-- EXERCISE INPUT --
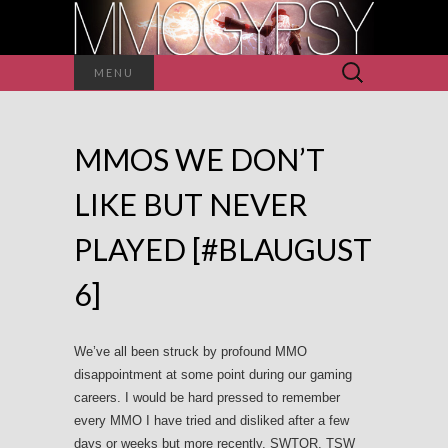
Search
MENU
for:
MMOS WE DON’T
LIKE BUT NEVER
PLAYED [#BLAUGUST
6]
We’ve all been struck by profound MMO
disappointment at some point during our gaming
careers. I would be hard pressed to remember
every MMO I have tried and disliked after a few
days or weeks but more recently, SWTOR, TSW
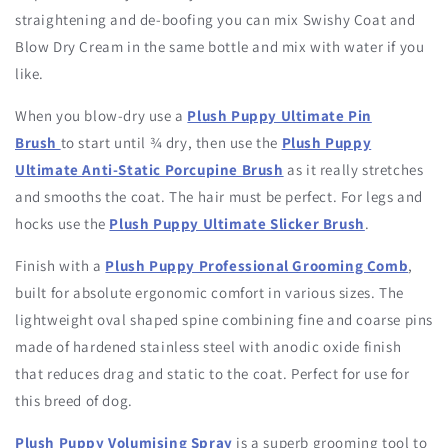
straightening and de-boofing you can mix Swishy Coat and
Blow Dry Cream in the same bottle and mix with water if you
like.
When you blow-dry use a
Plush Puppy Ultimate Pin
Brush
to start until ¾ dry, then use the
Plush Puppy
Ultimate Anti-Static Porcupine Brush
as it really stretches
and smooths the coat. The hair must be perfect. For legs and
hocks use the
Plush Puppy Ultimate Slicker Brush
.
Finish with a
Plush Puppy Professional Grooming Comb
,
built for absolute ergonomic comfort in various sizes. The
lightweight oval shaped spine combining fine and coarse pins
made of hardened stainless steel with anodic oxide finish
that reduces drag and static to the coat. Perfect for use for
this breed of dog.
Plush Puppy Volumising Spray
is a superb grooming tool to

-- WHAT IS BEING ASKED --
Return word for word the lines from the beginning of the entries through the line that contains "straightening and de-boofing", both ends included, but no pictures.

-- SOLUTION --
Search
MENU
for:
MMOS WE DON’T
LIKE BUT NEVER
PLAYED [#BLAUGUST
6]
We’ve all been struck by profound MMO
disappointment at some point during our gaming
careers. I would be hard pressed to remember
every MMO I have tried and disliked after a few
days or weeks but more recently, SWTOR, TSW
straightening and de-boofing you can mix Swishy Coat and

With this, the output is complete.